#### DIRECTIONS FOR THIS TASK:
Print the lines of the listing below exactly as they appear, from the line with "family: Cantharidae" up to and including the last line of the listing. Leave the pictures out.

#### INFORMATION SUPPLIED:
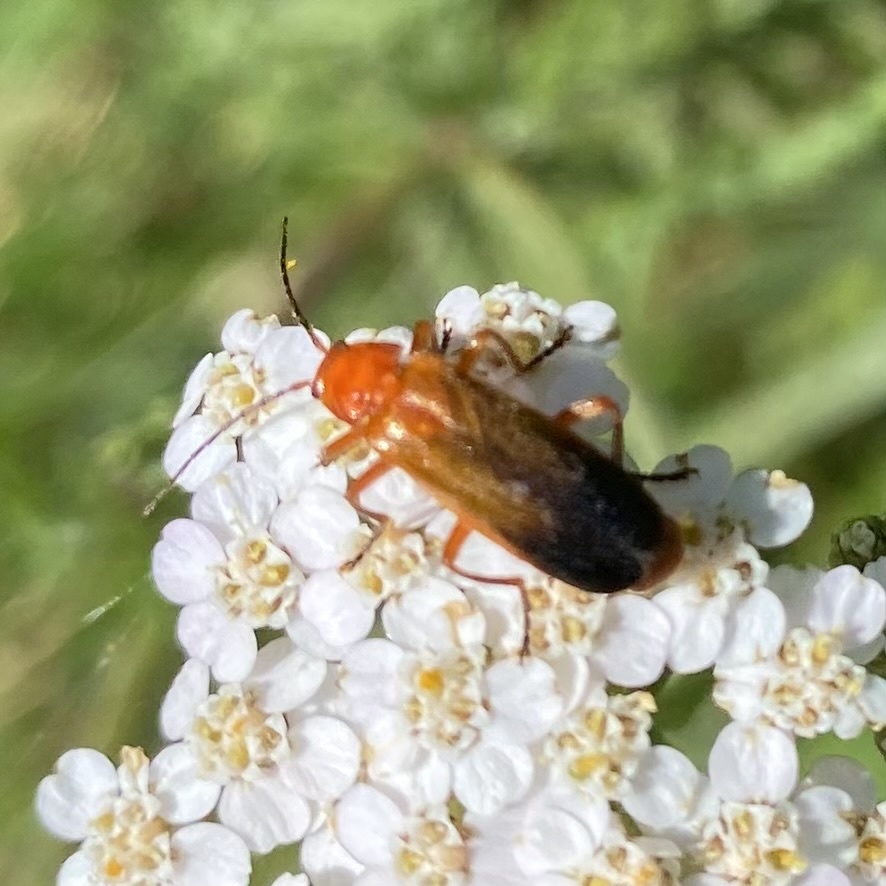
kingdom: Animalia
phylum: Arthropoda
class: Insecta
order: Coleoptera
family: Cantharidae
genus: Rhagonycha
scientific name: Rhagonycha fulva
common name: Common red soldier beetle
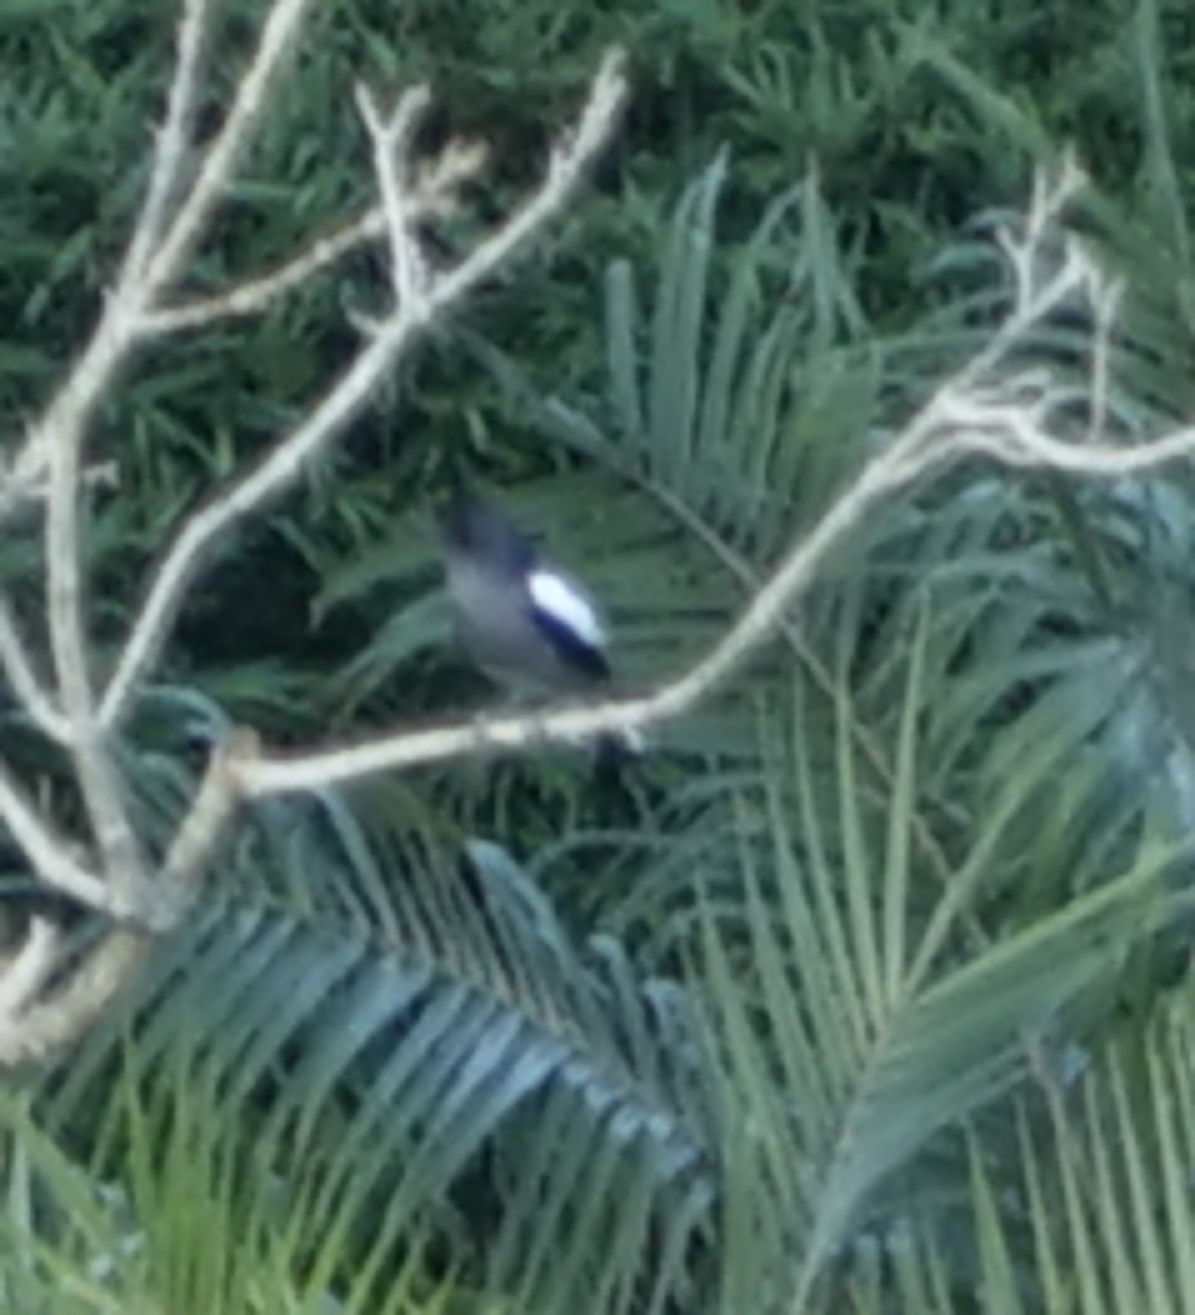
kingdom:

#### PROBLEM SOLUTION:
family: Cantharidae
genus: Rhagonycha
scientific name: Rhagonycha fulva
common name: Common red soldier beetle
kingdom:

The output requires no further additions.